I feel like with my camera in hand I become this alter ego that can and will do anything to get a good picture. It has taught me how to be fearless, and through it, I have learned how to truly connect with myself and others on a deeper level with the result being a level of trust from my subject that I never thought possible. But when they see the photos I already produce that get them into my studio, and then when I show them what I am getting on the back of my camera at the shoot, most of the time they can’t believe that it is them in front of it. And it is moments like that that make all of the hard lessons I have had to endure in my life. It makes all of the work that I have had to do in therapy and reading books and articles and the learning that I have done the last few years to understand myself better which, in turn, has made me understand other people better, so worth it. And that work isn’t done. It is all a process and it is never-ending. And I am excited to see where further learning and discovery takes me.
“With everything that has been happening around the world with COVID and the impact it has been having on mental health, relationships (with ourselves and others), I have come to realize that now, more than ever, it is so important for us to really take a good look at our core values and needs and figure out who we are, as well as who and what we want to keep in our lives, and what we need to be doing more of to make our lives richer and more meaningful for ourselves and the people in our lives.”Kat Grudko
Phoblographer: Would you describe yourself as a photographer who acts and creates more on feeling or on centered-guided energy? Reading what you’ve said, I can see it going both ways.
Kat Grudko: When I first read this question I wanted to say “creates more on feeling”. But I think that you are right. It is a combination of both. I think I feel like it’s a feeling, but that “feeling” involves being a person that is now more centered and aware of the universe’s energy and how it helps and guides me on a daily basis. Reading this now it sounds so woo-woo (and this view could entirely be Cape Town doing her thing on me, as she tends to do to people who move here) but the more I delve into this side of things the more I realize I am affected by the planets, moon, and universe. I mean, we are all ultimately made up of stardust, how could we not be affected by and guided by the energy of the universe. The trick is recognizing it and using it to its full potential to make your life and others’ lives better in the process.

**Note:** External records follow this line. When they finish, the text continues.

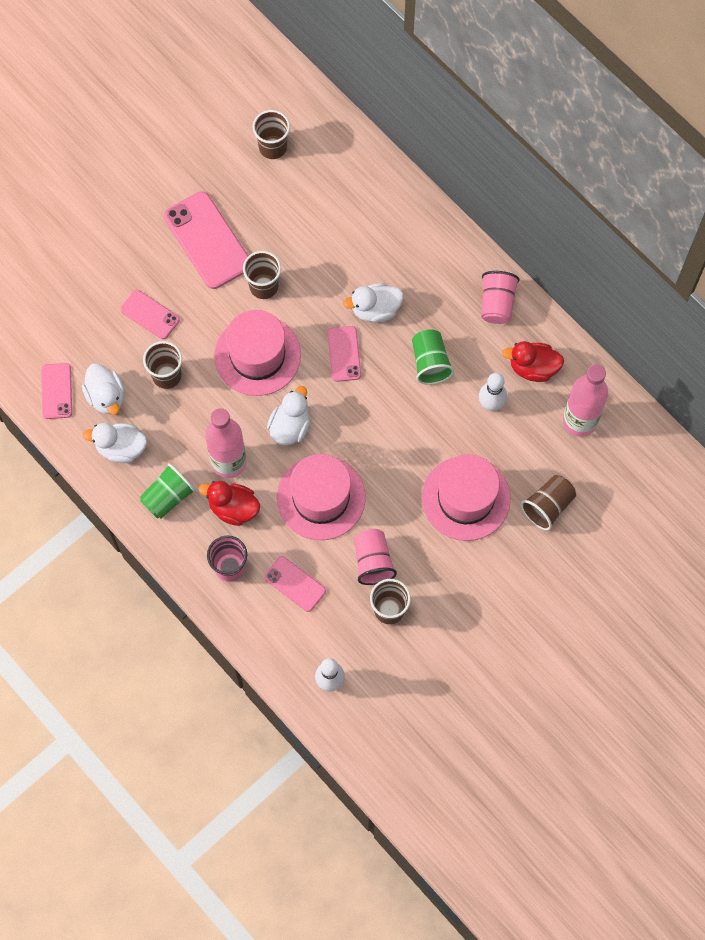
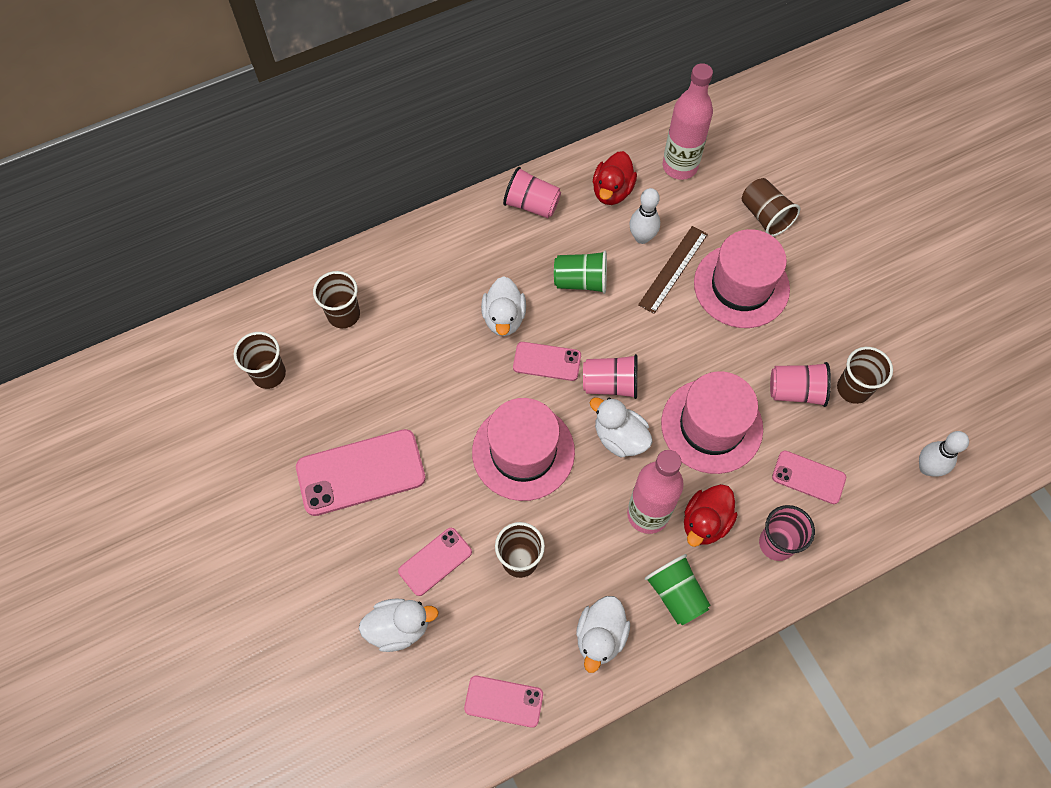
camera: 75 degrees left, 5 degrees down
white duck [82,363,125,415] -> white duck moved to [359,598,439,652]
brown cup [243,251,281,299] -> brown cup moved to [313,271,360,328]
pink phone [264,556,326,612] -> pink phone turned 60 degrees clockwise [772,451,846,504]
none -> pink cup [583,354,637,399]
none -> brown ruler [638,226,708,314]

Phoblographer: On boudoir shoots, do you feel like you’re often more of a conductor of an orchestra (a small one) or a jazz collaborator in part of a jam session? Why?
Kat Grudko: Wow. This is an unexpected question. I had to give this some thought. I think I have to go with a conductor of a small orchestra. I feel like it is this big thing (in terms of how vulnerable the subject needs to be), but at the same time while I am shooting I am so zoned into every little detail of my subject that nothing else outside of that matters. It is just them and me in a room or on location making magic in a hyper-focused way.